De repente se dio cuenta de que ella temblaba. A lo mejor no estaba tan contenta con la boda como había supuesto.

Luc casi se echó a reír. Allí estaba, imaginándose la noche de bodas con todo lujo de detalles mientras que su novia estaba hecha un manojo de nervios. No podía reprochárselo. Sabía que muchos lo encontraban intimidatorio. ¿Por qué no ella?

–Nos irá bien juntos –susurró él en un intento de tranquilizarla. Fue un impulso totalmente nuevo en él, tan extraño como el deseo de protegerla que siguió.

Gabrielle volvió a estremecerse y él le apretó los dedos con más fuerza.

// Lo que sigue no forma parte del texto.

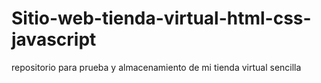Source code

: # Sitio-web-tienda-virtual-html-css-javascript
repositorio para prueba y almacenamiento de mi tienda virtual sencilla
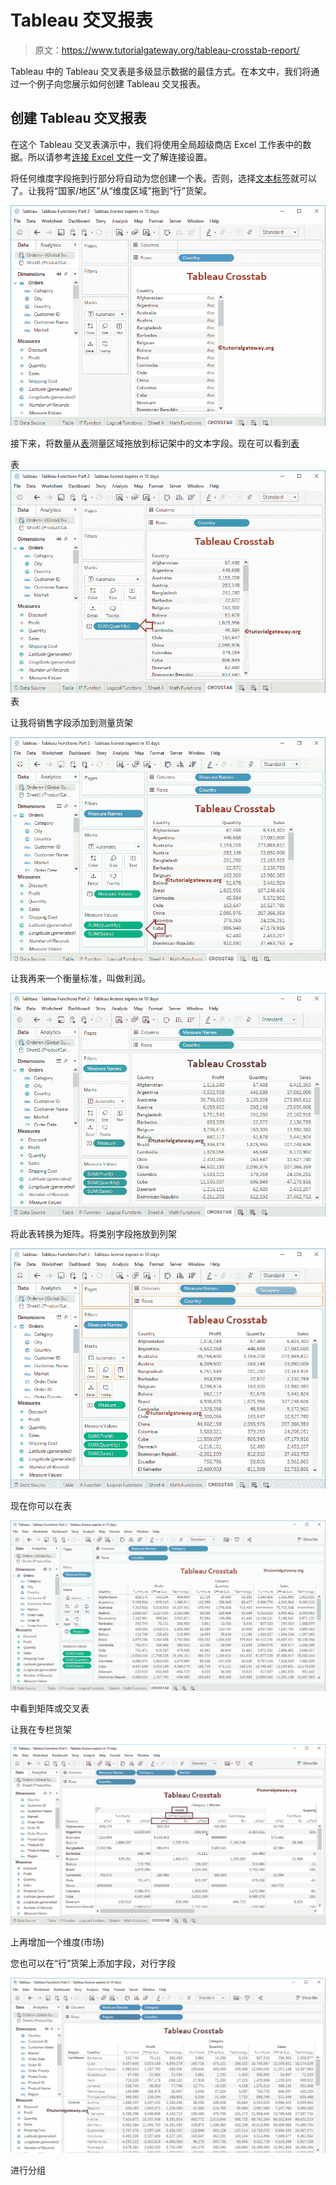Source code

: # Tableau 交叉报表

> 原文：<https://www.tutorialgateway.org/tableau-crosstab-report/>

Tableau 中的 Tableau 交叉表是多级显示数据的最佳方式。在本文中，我们将通过一个例子向您展示如何创建 Tableau 交叉报表。

## 创建 Tableau 交叉报表

在这个 Tableau 交叉表演示中，我们将使用全局超级商店 Excel 工作表中的数据。所以请参考[连接 Excel 文件](https://www.tutorialgateway.org/connecting-to-excel-files-in-tableau/)一文了解连接设置。

将任何维度字段拖到行部分将自动为您创建一个表。否则，选择[文本标签](https://www.tutorialgateway.org/tableau-text-label/)就可以了。让我将“国家/地区”从“维度区域”拖到“行”货架。

![Tableau Crosstab Report 2](img/13988d4adfb6bfdd21364f6ebeaf755f.png)

接下来，将数量从[表](https://www.tutorialgateway.org/tableau/)测量区域拖放到标记架中的文本字段。现在可以看到[表](https://www.tutorialgateway.org/tableau-table-report/)

表![Tableau Crosstab Report 3](img/b19fb2f66796fb27c5cb20c971865f53.png)表

让我将销售字段添加到测量货架

![Tableau Crosstab Report 4](img/3fe2f0b40d696ecdb39fb0bb872aacc8.png)

让我再来一个衡量标准，叫做利润。

![Tableau Crosstab Report 5](img/2240d1cbd8cd02c42a9226c58655d9c1.png)

将此表转换为矩阵。将类别字段拖放到列架

![Tableau Crosstab Report 6](img/dd9ef11356538b4b5a002cb74fbe40ac.png)

现在你可以在表

![Tableau Crosstab Report 7](img/6acaeabd5ca44cd03cf0b6017e331a07.png)

中看到矩阵或交叉表

让我在专栏货架

![Tableau Crosstab Report 8](img/22c98c0278b13e5b017c669f7990f351.png)

上再增加一个维度(市场)

您也可以在“行”货架上添加字段，对行字段

![Tableau Crosstab Report 9](img/08e4b826e7c90677b0227830c3d8b115.png)

进行分组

Le pertenecía, y él siempre cuidaba de sus posesiones.

Gabrielle se obligó a abrir los ojos aunque la voz del extraño, su marido, le provocara espasmos de inquietud. La mano que la sujetaba estaba demasiado caliente y él demasiado cerca.

El obispo pronunció las tradicionales palabras sagradas y ella tuvo la sensación de que todo iba demasiado deprisa. La sensación de estar a un tiempo presente y lejos y, en cualquier caso, fuera de control. Sentía las fuertes manos de Luc sobre las suyas mientras deslizaba el anillo de platino en su dedo. El tamaño y fuerza de esa mano le maravilló en contraste con el frío metal de la alianza que ella le puso. Oyó de nuevo su voz al repetir los votos, en aquella ocasión una voz fuerte y decidida que le provocó una extraña sensación en el estómago.